We developed numerical and analytical tools using cubic lattices of congruent spheres or cubes to explore the applicability of Maxwell treatment (and the corresponding treatment of Wiener for anisometric particles) to high volume fractions of the embedded phase.2,4 Replacing the simple cubic lattice of spheres with an identical lattice of cubes, overcomes the limitations of the former due to the packing limit (since cubes can pack up to vA=1). This work proved that the practical application of the Maxwell, and the Wiener , models is much greater than is commonly believed.
The methodology was further applied to modeling three-phase composite medium systems, where the third phase is considered to be the polymer-particle interphase, exhibiting permeability properties differing substantially from those of the bulk polymer matrix. This effect is of practical importance and should be taken into account in modeling, especially in the case of nanocomposites, due the high surface to volume ratio of the nanoparticles. The practical importance of our modeling approach was tested against experimental data on gas permeability data.5
Application of our 3-phase modeling approach (broken lines) to literature experimental gas permeability data (points) through a PES-Zeolite composite medium. The unusual phenomenon of permeability P passing through a minimum with increasing volume fraction vA is successfully simulated.5
Our work mainly concerns polymer blends for biomedical applications. Due to stringent safety specifications, research for polymeric materials to meet the needs for new biomedical uses is commonly focused on modification of existing polymers with proven safety and biocompatibility.

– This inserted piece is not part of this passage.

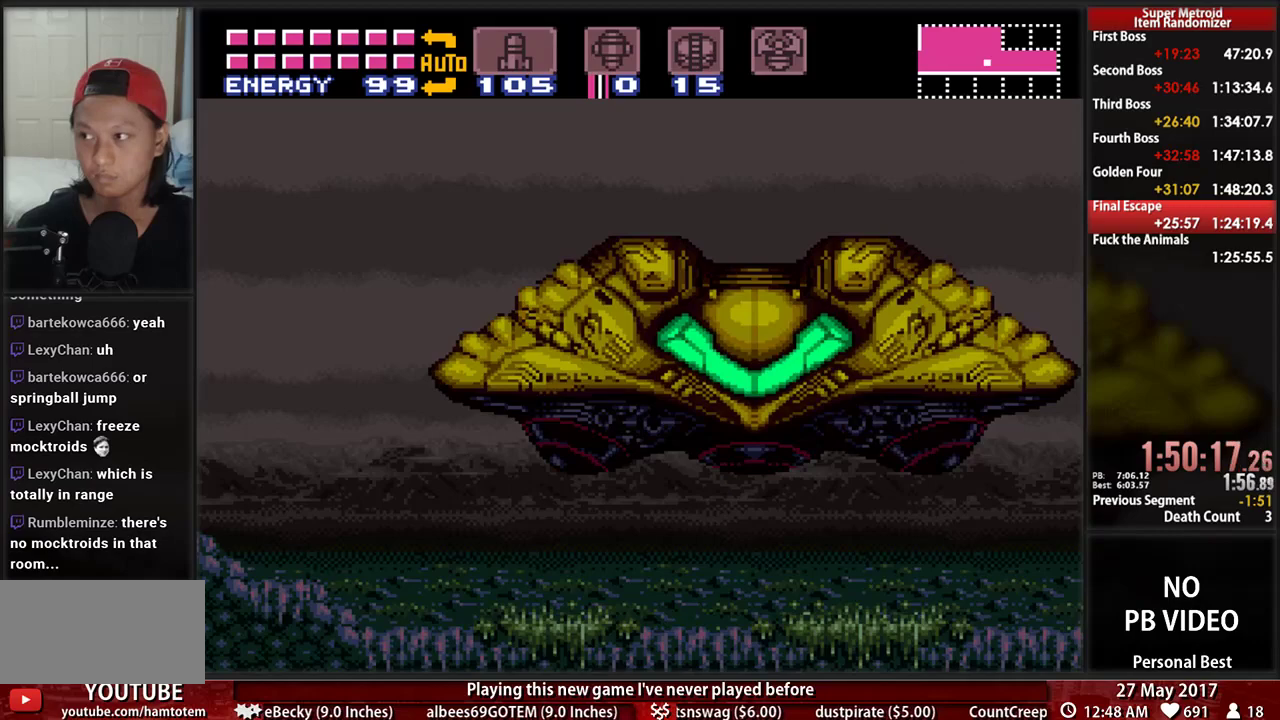
{"buttons": [], "events": []}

Modification of hydrophobic elastomers through blending with hydrophilic polymers is widely applied to enhance the affinity of the former to water. The resulting increase in the permeability of water vapor and of bioactive substances (drugs, proteins) is sought in controlled release systems, wound dressings, transdermal patches etc. The elastomer-hydrophilic polymer blends possess a two-phase morphology due to the immiscibility of its components.

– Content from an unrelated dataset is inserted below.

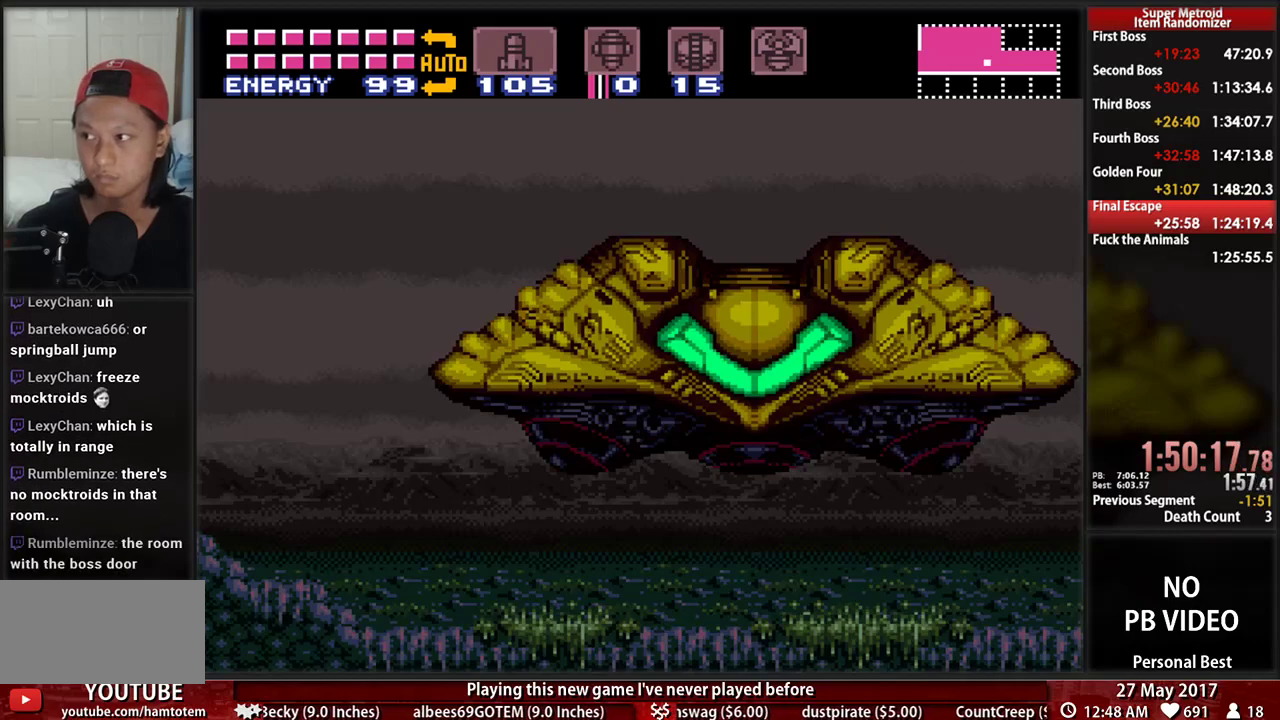
{"buttons": [], "events": []}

Detailed work has been on blends of PDMS, a widely used thermosetting polymer for biomedical uses, with hydrophilic polymers, namely PEG, PVP, Poloxamer.6,7 In each system the increase in permeability of model polar drugs ,with increasing additive content is studied in relation to the water uptake of the blend, the morphology and the mechanical properties of the system, and the cure characteristics of PDMS, that are affected by the presence of the additive. It was shown that the interrelation of all these properties in a particular PDMS-additive system defines the range of additive content that ensures a gradual and thus controllable increase of permeability. The upper limit of this range defines the onset of some form of continuity of the additive phase which also denotes the deviation from the Maxwell’s formula for two-phase systems (see above), assuming that the dispersed phase is the swollen additive phase.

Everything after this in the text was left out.